__What this task involves__.
One part of the entries below is wanted: the lines from the one containing "middle mcp: (187, 220)" through the one containing "pinky tip: (218, 235)". Write those out exactly and nothing else.

__Stored data__.
• • • •
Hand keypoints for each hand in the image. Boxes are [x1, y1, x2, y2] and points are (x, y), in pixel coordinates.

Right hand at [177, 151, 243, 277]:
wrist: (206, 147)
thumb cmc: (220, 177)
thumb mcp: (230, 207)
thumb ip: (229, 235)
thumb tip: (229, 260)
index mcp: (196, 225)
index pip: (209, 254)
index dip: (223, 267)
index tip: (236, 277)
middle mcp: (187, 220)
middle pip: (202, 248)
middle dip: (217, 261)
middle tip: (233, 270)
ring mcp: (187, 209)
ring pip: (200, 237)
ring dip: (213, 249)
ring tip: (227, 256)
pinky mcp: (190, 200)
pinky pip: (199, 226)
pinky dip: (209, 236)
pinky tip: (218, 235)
• • • •
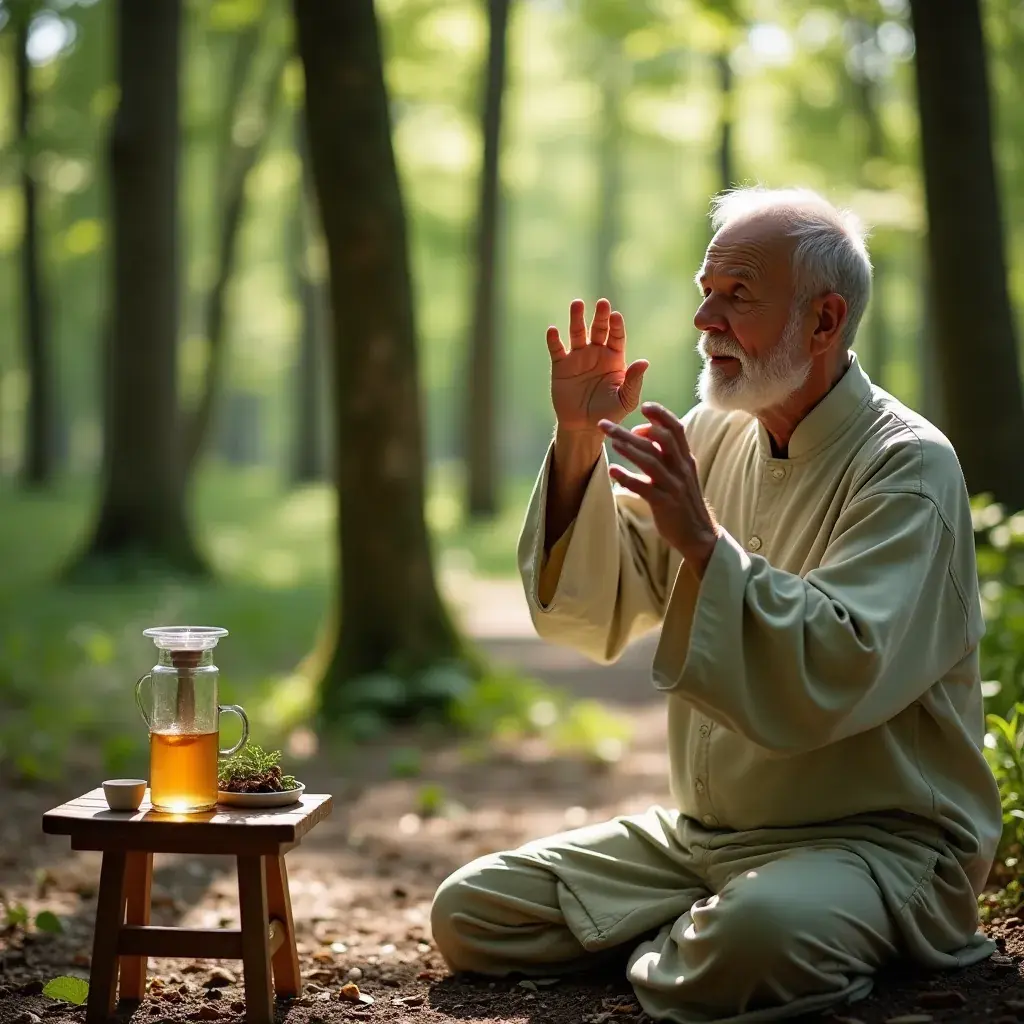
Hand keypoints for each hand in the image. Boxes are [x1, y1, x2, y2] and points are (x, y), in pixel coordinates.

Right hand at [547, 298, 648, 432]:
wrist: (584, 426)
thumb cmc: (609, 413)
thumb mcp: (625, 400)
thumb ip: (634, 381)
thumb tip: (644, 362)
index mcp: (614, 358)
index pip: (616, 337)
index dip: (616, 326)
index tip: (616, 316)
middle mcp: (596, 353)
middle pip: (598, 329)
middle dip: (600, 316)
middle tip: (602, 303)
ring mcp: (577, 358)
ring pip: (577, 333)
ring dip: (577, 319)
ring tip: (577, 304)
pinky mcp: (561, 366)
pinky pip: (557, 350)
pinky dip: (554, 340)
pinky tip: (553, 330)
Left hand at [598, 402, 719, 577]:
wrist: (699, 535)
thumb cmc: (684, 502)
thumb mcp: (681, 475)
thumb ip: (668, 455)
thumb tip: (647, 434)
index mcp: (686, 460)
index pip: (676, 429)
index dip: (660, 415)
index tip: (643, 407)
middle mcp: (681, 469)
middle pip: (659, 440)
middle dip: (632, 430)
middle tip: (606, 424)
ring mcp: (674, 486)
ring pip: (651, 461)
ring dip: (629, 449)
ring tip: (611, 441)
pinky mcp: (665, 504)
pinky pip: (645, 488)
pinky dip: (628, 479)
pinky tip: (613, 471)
• • • •
__Completed task__.
middle mcp: (187, 220)
middle pip: (202, 248)
middle dip: (217, 261)
middle tip: (233, 270)
ring mcp: (187, 209)
ring pip: (200, 237)
ring dip: (213, 249)
ring tip: (227, 256)
pinky mcp: (190, 200)
pinky pip: (199, 226)
pinky dip: (209, 236)
pinky tip: (218, 235)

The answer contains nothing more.